For the third time in three years, the national politicians are back on the campaign trail doing their best to win our votes. Once again they are busy telling us what they think we want to hear and promising us sweeties.

But I’m not interested in what they are saying. I’m interested in what they are not saying.

Remember the elephant in the room during the 2010 General Election, when the political parties avoided as far as possible saying anything to do with the spending cuts that everyone knew were coming?

Only after the election was over and the MPs had another five years of job security did we find out the spending cuts meant hundreds of thousands of government and council staff losing their jobs, large swathes of local authority services privatised or axed, the NHS plunging ever deeper into debt, our road repairs being so neglected they filled with potholes – the list goes on and on.

No wonder the party leaders avoided talking about the subject.

That’s like your car insurance company telling you, after you’ve paid for it and someone has totalled your car on the A64, that your policy only applies on minor roads, not motorways, A-roads and B-roads.

What are the party leaders hiding this time, starting with why are we having a General Election?

If the real reason was, as Theresa May says, so that she can get a mandate for her way of handling Brexit, then the proper way was to call the election after she had unveiled a detailed plan of how she intended to deal with Brexit and before triggering Article 50. She did neither.

Instead, she was adamant all through autumn, winter and spring that she didn’t need one because she was carrying out the will of the people. What has changed since?

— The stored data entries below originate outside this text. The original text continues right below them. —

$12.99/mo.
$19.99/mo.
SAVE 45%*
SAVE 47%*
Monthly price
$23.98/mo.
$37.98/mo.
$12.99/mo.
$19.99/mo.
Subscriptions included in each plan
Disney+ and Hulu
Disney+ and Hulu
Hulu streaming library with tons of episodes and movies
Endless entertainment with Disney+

What persuaded her to call the election she was adamant she wouldn’t call? What can she see coming down the line before the scheduled time for the General Election, May 2020, and which persuaded her to get the votes cast and counted before it happened?

Why was Labour so happy to go along with it?

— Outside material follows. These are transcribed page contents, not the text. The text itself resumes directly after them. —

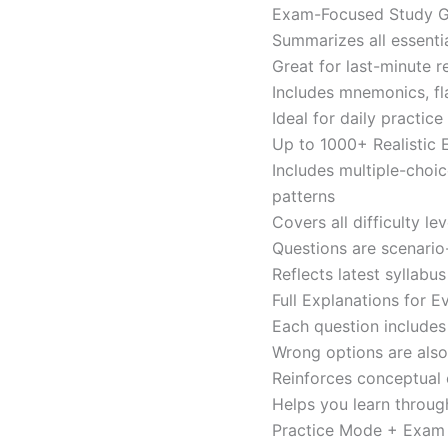
Exam-Focused Study Gu
Summarizes all essentia
Great for last-minute 
Includes mnemonics, fl
Ideal for daily practi
Up to 1000+ Realistic
Includes multiple-choi
patterns
Covers all difficulty l
Questions are scenario
Reflects latest syllabu
Full Explanations for 
Each question includes 
Wrong options are als
Reinforces conceptual c
Helps you learn throug
Practice Mode + Exa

The result is with the clock ticking on Brexit negotiations – which everyone agrees will be tricky to finish inside two years – she has taken two months out to go campaigning.

She and her party colleagues, like the other party leaders, have spent the early stages of the election talking loudly about various policies to do with the NHS, immigration, energy bills, taxes, etc.

But the European Union is so much a part of life in this country that until we know what Britain will look like outside the European Union, there is no point in discussing internal changes.

How can we possibly know what cash the Government will have until we know the final bill for Brexit?

How will the politicians have time for the legislative work needed to implement all these new policies when Parliament will be working flat out for at least two years discussing all the laws that depend on us being part of the European Union and making the necessary changes to keep the ones we want to keep?

We need to know from each party what they consider essential of European Britain to keep in post-Brexit Britain and what they are prepared to jettison.

By June 8 they will have had almost a year to work it out, but not one of them has gone public on it or how they plan to manage the negotiations to get us there.

The party leaders are proving adept at surrounding themselves with barriers that prevent them from answering awkward questions. They are doing their very best to prevent us finding out what they are so keen not to talk about.

If the voters are not told the unpleasant facts as well as the pleasant ones, then no matter how much the politicians may claim after June 8 they have a mandate to do this, that and the other, they don’t.

You can’t have a mandate to do something if you don’t tell the voters about it during the election.

If only the party leaders would treat the voters as adults and tell us the truth, the whole truth and nothing but the truth.